(Collected data)
--*--

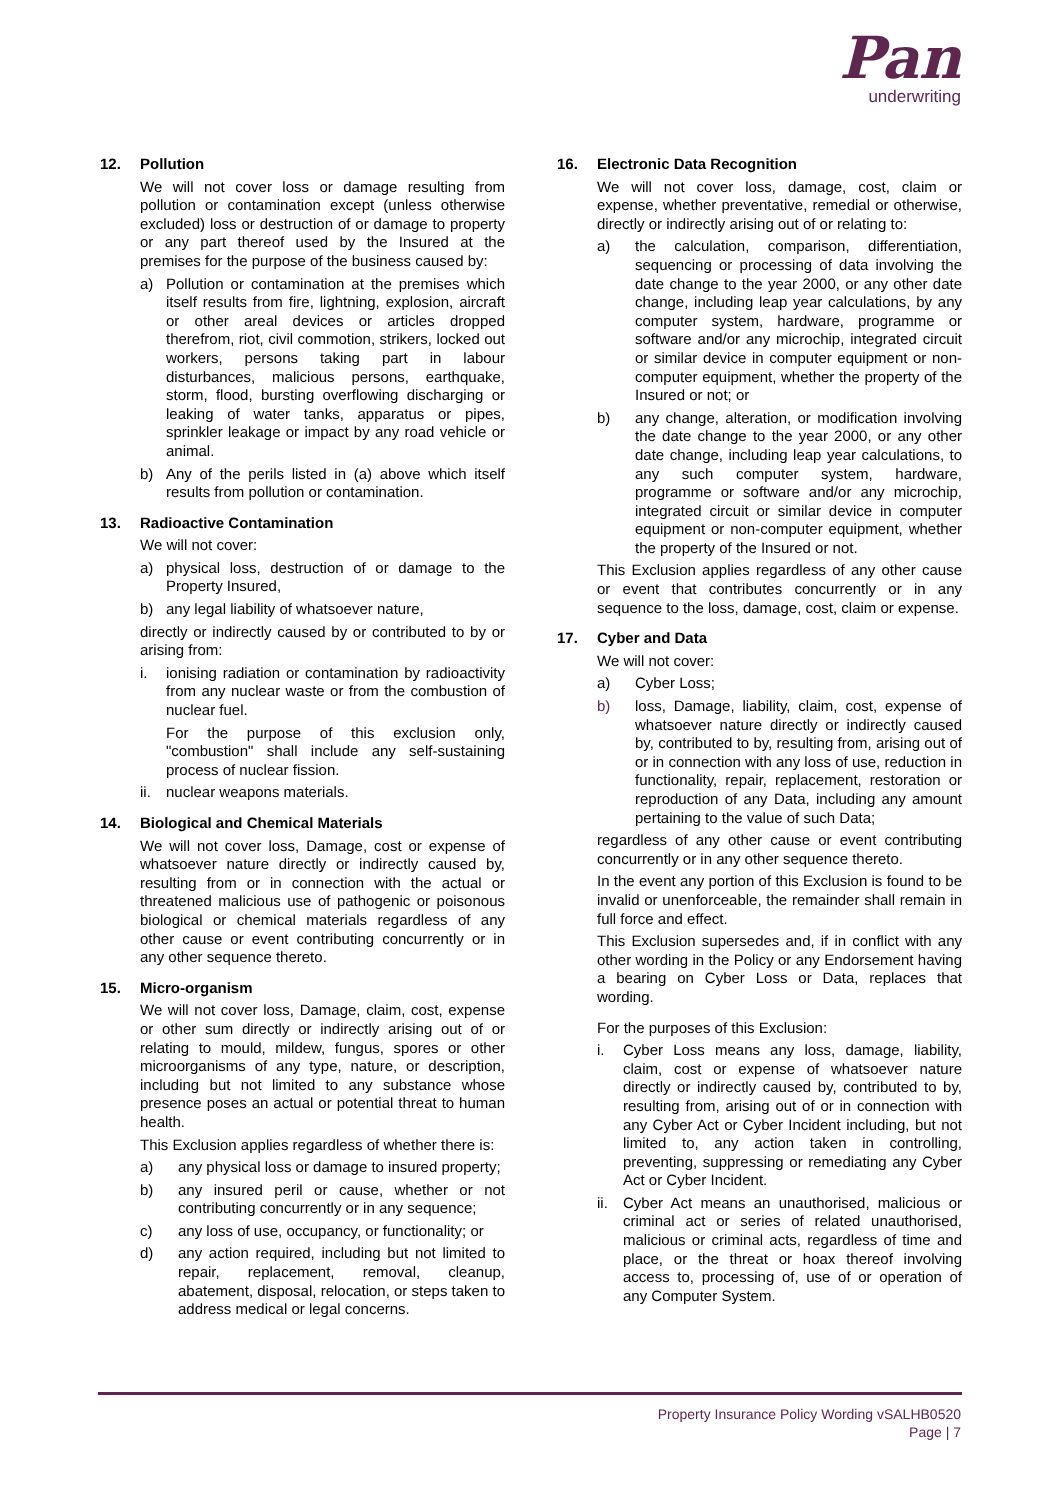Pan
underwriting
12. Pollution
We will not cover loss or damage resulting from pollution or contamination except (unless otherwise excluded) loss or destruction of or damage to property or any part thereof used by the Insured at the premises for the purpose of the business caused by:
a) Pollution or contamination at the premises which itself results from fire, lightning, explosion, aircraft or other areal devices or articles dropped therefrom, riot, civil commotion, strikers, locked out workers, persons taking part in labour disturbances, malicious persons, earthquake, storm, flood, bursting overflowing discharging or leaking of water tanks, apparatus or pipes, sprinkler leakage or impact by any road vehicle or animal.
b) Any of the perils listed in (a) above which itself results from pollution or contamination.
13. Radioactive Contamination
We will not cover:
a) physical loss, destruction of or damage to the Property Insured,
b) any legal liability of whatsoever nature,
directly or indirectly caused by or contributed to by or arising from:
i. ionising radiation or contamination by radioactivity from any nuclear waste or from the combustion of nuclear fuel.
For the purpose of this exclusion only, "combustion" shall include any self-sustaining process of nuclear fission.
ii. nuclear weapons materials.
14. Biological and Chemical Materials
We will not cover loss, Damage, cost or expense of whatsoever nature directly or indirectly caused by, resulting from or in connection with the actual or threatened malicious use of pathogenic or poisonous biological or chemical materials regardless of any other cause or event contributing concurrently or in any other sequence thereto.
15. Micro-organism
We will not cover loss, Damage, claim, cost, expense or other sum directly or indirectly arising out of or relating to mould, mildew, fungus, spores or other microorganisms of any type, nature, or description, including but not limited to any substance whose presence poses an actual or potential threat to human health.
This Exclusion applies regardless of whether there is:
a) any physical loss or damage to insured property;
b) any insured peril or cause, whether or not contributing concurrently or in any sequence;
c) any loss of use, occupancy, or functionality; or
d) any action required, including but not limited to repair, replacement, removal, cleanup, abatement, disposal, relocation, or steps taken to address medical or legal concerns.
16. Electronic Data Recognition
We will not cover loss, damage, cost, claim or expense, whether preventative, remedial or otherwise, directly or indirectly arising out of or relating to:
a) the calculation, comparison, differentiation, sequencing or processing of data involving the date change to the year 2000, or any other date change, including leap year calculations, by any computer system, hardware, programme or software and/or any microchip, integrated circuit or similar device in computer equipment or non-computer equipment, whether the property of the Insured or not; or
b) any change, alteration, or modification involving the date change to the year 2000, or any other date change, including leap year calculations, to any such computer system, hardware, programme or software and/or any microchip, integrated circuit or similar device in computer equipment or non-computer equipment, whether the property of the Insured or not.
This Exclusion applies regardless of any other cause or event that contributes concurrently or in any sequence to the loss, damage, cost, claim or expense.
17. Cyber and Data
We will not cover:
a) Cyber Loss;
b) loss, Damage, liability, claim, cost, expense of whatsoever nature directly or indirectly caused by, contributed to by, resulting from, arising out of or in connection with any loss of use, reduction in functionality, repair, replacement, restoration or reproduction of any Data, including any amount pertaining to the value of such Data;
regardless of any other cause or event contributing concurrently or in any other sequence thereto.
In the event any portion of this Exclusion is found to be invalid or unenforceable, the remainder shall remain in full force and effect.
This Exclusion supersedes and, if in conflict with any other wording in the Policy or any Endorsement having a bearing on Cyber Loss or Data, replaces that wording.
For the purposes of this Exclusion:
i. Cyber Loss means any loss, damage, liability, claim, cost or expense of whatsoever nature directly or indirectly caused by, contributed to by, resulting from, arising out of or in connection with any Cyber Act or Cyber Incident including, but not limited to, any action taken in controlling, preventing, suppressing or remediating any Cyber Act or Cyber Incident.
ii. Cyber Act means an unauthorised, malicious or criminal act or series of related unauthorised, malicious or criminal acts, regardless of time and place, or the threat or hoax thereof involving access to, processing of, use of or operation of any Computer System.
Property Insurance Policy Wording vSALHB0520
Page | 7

--*--

Could you transcribe every entry exactly, leaving out the pictures?

Pan
underwriting
12. Pollution
We will not cover loss or damage resulting from pollution or contamination except (unless otherwise excluded) loss or destruction of or damage to property or any part thereof used by the Insured at the premises for the purpose of the business caused by:
a) Pollution or contamination at the premises which itself results from fire, lightning, explosion, aircraft or other areal devices or articles dropped therefrom, riot, civil commotion, strikers, locked out workers, persons taking part in labour disturbances, malicious persons, earthquake, storm, flood, bursting overflowing discharging or leaking of water tanks, apparatus or pipes, sprinkler leakage or impact by any road vehicle or animal.
b) Any of the perils listed in (a) above which itself results from pollution or contamination.
13. Radioactive Contamination
We will not cover:
a) physical loss, destruction of or damage to the Property Insured,
b) any legal liability of whatsoever nature,
directly or indirectly caused by or contributed to by or arising from:
i. ionising radiation or contamination by radioactivity from any nuclear waste or from the combustion of nuclear fuel.
For the purpose of this exclusion only, "combustion" shall include any self-sustaining process of nuclear fission.
ii. nuclear weapons materials.
14. Biological and Chemical Materials
We will not cover loss, Damage, cost or expense of whatsoever nature directly or indirectly caused by, resulting from or in connection with the actual or threatened malicious use of pathogenic or poisonous biological or chemical materials regardless of any other cause or event contributing concurrently or in any other sequence thereto.
15. Micro-organism
We will not cover loss, Damage, claim, cost, expense or other sum directly or indirectly arising out of or relating to mould, mildew, fungus, spores or other microorganisms of any type, nature, or description, including but not limited to any substance whose presence poses an actual or potential threat to human health.
This Exclusion applies regardless of whether there is:
a) any physical loss or damage to insured property;
b) any insured peril or cause, whether or not contributing concurrently or in any sequence;
c) any loss of use, occupancy, or functionality; or
d) any action required, including but not limited to repair, replacement, removal, cleanup, abatement, disposal, relocation, or steps taken to address medical or legal concerns.
16. Electronic Data Recognition
We will not cover loss, damage, cost, claim or expense, whether preventative, remedial or otherwise, directly or indirectly arising out of or relating to:
a) the calculation, comparison, differentiation, sequencing or processing of data involving the date change to the year 2000, or any other date change, including leap year calculations, by any computer system, hardware, programme or software and/or any microchip, integrated circuit or similar device in computer equipment or non-computer equipment, whether the property of the Insured or not; or
b) any change, alteration, or modification involving the date change to the year 2000, or any other date change, including leap year calculations, to any such computer system, hardware, programme or software and/or any microchip, integrated circuit or similar device in computer equipment or non-computer equipment, whether the property of the Insured or not.
This Exclusion applies regardless of any other cause or event that contributes concurrently or in any sequence to the loss, damage, cost, claim or expense.
17. Cyber and Data
We will not cover:
a) Cyber Loss;
b) loss, Damage, liability, claim, cost, expense of whatsoever nature directly or indirectly caused by, contributed to by, resulting from, arising out of or in connection with any loss of use, reduction in functionality, repair, replacement, restoration or reproduction of any Data, including any amount pertaining to the value of such Data;
regardless of any other cause or event contributing concurrently or in any other sequence thereto.
In the event any portion of this Exclusion is found to be invalid or unenforceable, the remainder shall remain in full force and effect.
This Exclusion supersedes and, if in conflict with any other wording in the Policy or any Endorsement having a bearing on Cyber Loss or Data, replaces that wording.
For the purposes of this Exclusion:
i. Cyber Loss means any loss, damage, liability, claim, cost or expense of whatsoever nature directly or indirectly caused by, contributed to by, resulting from, arising out of or in connection with any Cyber Act or Cyber Incident including, but not limited to, any action taken in controlling, preventing, suppressing or remediating any Cyber Act or Cyber Incident.
ii. Cyber Act means an unauthorised, malicious or criminal act or series of related unauthorised, malicious or criminal acts, regardless of time and place, or the threat or hoax thereof involving access to, processing of, use of or operation of any Computer System.
Property Insurance Policy Wording vSALHB0520
Page | 7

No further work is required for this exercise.